• [Document extract]:
····················

UK paper buys smallpox online
UK newspaper the Guardian has bought a sequence of smallpox virus DNA.
The sequence was 78 letters long while the full smallpox genome is 185,000 letters long. The paper claimed: "So to build a virus from scratch, a terrorist would simply order consecutive lengths of DNA along the sequence and glue them together in the correct order."
But the paper did concede: "This is beyond the skills and equipment of the kitchen chemist, but could be achieved by a well-funded terrorist with access to a basic lab and PhD-level personnel."
A scientist told The Register that the would-be terrorist would need more than a kitchen lab - he'd probably have to take over the front room and the garage as well.
The sequence was supplied by Gateshead company VH Bio Ltd.

····················

• [Extracted entries]:
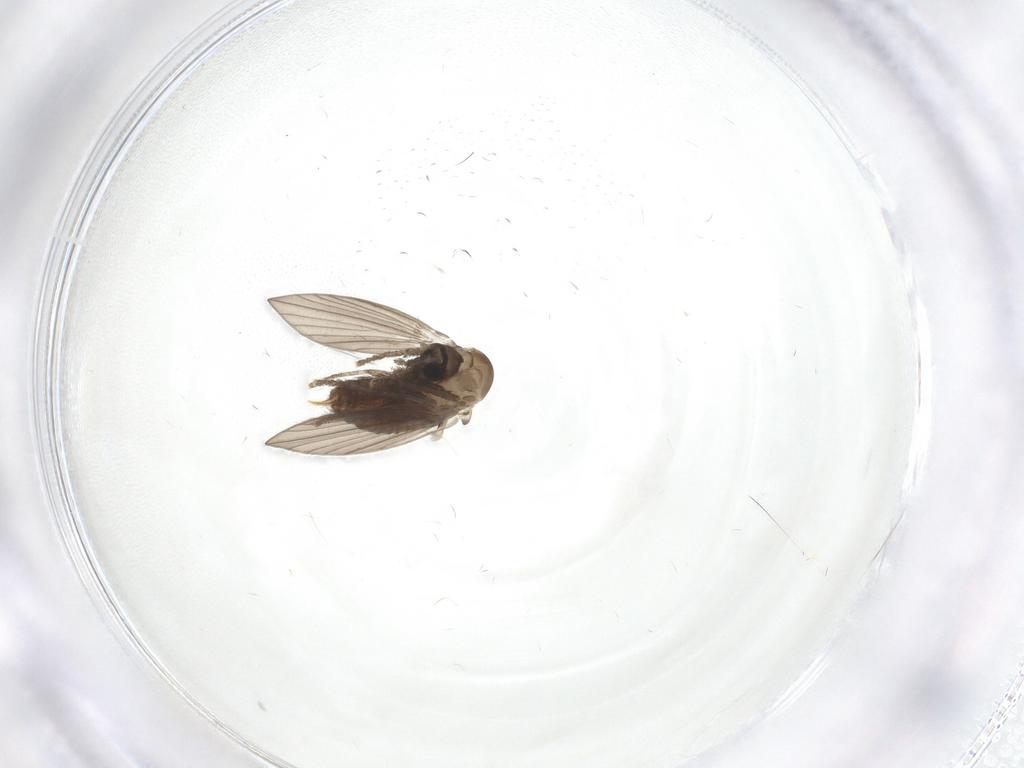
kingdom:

····················

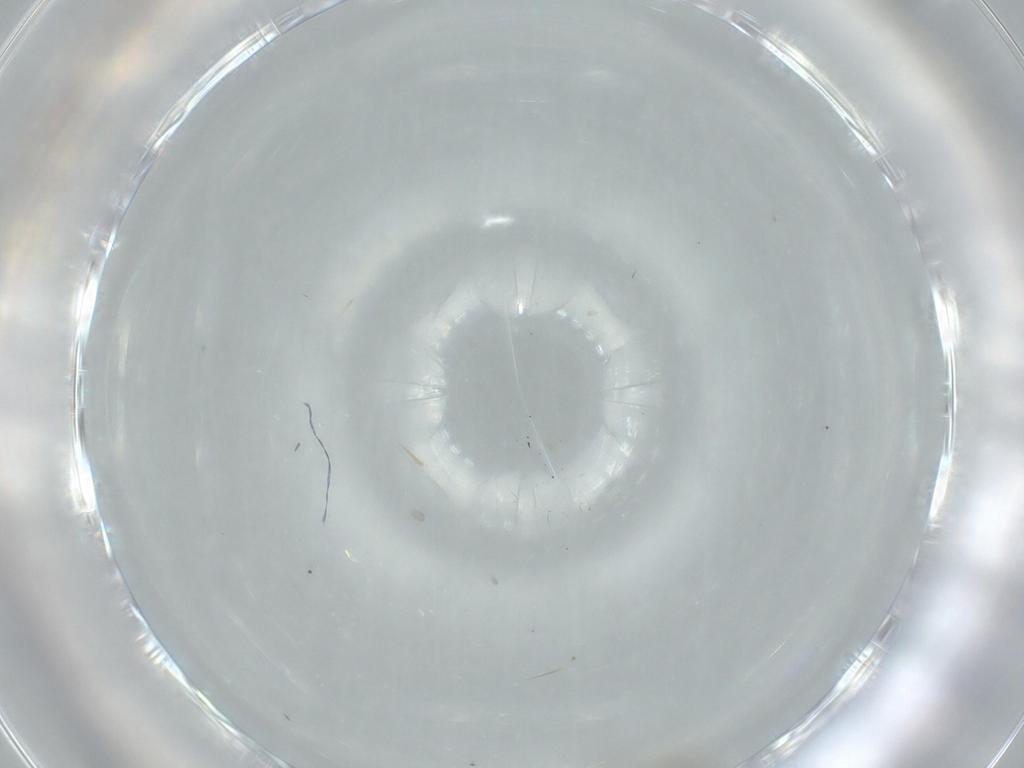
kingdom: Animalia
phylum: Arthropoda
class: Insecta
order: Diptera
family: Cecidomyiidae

····················

• [Work task 1]: List every organization named in the smallpox DNA article.
• [Work task 2]: Write the next few sentences of the smallpox DNA article, picking up after its final line.

• [Exercise response 1]: the Guardian, The Register, VH Bio Ltd

• [Exercise response 2]:
VH Bio Ltd chairman Alan Volkers told The Reg: "My information is that the chances of producing the smallpox virus from this are infinitesimal. It has been done for smaller organisms and is possible in theory but in practise it will probably not be possible for the next 50 years."
He said the company would be happy with any regulations that it could follow and stay in business, but it cannot use current screening software for every order.
The sequence had three modifications, at the paper's request, to make it harmless. This was done so the paper would not be in breach of the 2001 Anti-terrorism, Crime and Security Act.